Analysis of In Vitro Insulin-Resistance Models and Their Physiological Relevance to In Vivo Diet-Induced Adipose Insulin Resistance

• Main Authors: Lo, Kinyui Alice (Contributor), Labadorf, Adam (Contributor), Kennedy, Norman J (Author), Han, Myoung Sook (Author), Yap, Yoon Sing (Author), Matthews, Bryan (Contributor), Xin, Xiaofeng (Contributor), Sun, Lei (Author), Davis, Roger J (Author), Lodish, Harvey F. (Contributor), Fraenkel, Ernest (Contributor)

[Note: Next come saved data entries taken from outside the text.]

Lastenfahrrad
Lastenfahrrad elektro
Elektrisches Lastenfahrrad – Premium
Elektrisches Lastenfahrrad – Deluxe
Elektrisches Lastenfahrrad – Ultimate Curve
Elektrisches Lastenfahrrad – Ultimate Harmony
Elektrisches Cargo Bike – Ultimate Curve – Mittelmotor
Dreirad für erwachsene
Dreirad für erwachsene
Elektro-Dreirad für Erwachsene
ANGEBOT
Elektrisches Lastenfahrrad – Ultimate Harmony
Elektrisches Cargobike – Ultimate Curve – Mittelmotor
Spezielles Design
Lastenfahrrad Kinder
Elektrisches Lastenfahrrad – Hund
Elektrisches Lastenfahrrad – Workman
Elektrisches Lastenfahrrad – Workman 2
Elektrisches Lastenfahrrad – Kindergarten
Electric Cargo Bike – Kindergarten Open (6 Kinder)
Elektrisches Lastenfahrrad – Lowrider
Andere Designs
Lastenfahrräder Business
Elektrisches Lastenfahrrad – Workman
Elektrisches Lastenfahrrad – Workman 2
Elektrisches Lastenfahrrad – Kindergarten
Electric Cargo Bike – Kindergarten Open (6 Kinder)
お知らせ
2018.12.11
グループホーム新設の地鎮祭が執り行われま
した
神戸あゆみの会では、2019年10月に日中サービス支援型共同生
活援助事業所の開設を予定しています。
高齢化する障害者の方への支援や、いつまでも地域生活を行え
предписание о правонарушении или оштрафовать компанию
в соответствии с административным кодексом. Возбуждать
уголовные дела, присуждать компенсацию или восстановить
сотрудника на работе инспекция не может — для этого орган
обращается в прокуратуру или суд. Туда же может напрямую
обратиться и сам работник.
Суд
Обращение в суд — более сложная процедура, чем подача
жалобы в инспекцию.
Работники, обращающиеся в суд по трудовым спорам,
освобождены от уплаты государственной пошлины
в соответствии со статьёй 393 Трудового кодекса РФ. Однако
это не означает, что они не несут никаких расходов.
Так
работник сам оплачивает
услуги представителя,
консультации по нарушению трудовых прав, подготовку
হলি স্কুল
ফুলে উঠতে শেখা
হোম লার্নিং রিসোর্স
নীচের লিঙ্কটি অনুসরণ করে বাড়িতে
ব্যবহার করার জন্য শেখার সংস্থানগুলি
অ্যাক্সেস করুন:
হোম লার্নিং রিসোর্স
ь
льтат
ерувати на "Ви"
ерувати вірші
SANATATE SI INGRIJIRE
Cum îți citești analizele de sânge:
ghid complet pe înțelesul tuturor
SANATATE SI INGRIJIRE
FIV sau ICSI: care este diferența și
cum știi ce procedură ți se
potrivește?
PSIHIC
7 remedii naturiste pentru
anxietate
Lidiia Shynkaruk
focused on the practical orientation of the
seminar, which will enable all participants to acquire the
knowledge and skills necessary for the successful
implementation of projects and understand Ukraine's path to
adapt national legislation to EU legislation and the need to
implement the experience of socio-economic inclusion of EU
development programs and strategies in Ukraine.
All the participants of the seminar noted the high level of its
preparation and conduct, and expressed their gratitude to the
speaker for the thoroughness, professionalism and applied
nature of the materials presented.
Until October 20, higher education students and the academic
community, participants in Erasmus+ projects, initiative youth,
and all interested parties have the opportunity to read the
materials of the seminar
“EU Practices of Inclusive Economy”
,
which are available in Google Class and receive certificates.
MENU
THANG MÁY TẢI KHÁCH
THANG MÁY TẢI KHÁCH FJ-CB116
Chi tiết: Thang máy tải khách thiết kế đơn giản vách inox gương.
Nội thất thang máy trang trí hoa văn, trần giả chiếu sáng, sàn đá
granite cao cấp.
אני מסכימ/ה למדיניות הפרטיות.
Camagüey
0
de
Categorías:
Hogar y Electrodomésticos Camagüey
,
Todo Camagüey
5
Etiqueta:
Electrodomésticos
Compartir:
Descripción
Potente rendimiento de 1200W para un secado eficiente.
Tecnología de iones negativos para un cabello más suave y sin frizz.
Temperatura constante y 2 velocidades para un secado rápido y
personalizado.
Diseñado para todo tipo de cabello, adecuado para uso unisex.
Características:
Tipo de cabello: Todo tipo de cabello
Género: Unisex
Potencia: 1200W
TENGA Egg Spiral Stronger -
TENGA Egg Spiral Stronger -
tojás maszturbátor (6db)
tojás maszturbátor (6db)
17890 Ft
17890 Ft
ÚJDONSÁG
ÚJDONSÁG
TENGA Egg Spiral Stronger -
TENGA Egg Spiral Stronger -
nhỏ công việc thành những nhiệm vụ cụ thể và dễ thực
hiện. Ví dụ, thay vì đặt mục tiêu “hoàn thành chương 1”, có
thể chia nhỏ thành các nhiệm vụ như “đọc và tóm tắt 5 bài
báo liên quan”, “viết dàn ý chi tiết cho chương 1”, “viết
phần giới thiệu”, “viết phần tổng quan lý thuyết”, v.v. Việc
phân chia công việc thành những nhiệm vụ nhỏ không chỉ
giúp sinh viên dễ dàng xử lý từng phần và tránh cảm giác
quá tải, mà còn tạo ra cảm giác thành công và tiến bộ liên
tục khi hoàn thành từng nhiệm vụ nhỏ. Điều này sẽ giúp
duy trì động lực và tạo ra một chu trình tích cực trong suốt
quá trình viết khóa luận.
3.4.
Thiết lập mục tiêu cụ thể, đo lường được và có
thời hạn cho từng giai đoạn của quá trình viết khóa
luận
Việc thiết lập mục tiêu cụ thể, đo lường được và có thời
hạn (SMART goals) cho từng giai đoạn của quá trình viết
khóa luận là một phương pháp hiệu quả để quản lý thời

• Other Authors: Massachusetts Institute of Technology. Computer Science and Artificial Intelligence Laboratory (Contributor), Massachusetts Institute of Technology. Department of Biological Engineering (Contributor), Massachusetts Institute of Technology. Department of Biology (Contributor), Whitehead Institute for Biomedical Research (Contributor), Yap, Yoon Sing (Contributor)
• Format: Article
• Language: English
• Published: Elsevier, 2014-10-02T18:58:25Z.
• Subjects: Article
• Online Access: Get fulltext

 Diet-induced obesity (DIO) predisposes individuals to insulin resistance, and adipose tissue has a major role in the disease. Insulin resistance can be induced in cultured adipocytes by a variety of treatments, but what aspects of the in vivo responses are captured by these models remains unknown. We use global RNA sequencing to investigate changes induced by TNF-α, hypoxia, dexamethasone, high insulin, and a combination of TNF-α and hypoxia, comparing the results to the changes in white adipose tissue from DIO mice. We found that different in vitro models capture distinct features of DIO adipose insulin resistance, and a combined treatment of TNF-α and hypoxia is most able to mimic the in vivo changes. Using genome-wide DNase I hypersensitivity followed by sequencing, we further examined the transcriptional regulation of TNF-α-induced insulin resistance, and we found that C/EPBβ is a potential key regulator of adipose insulin resistance.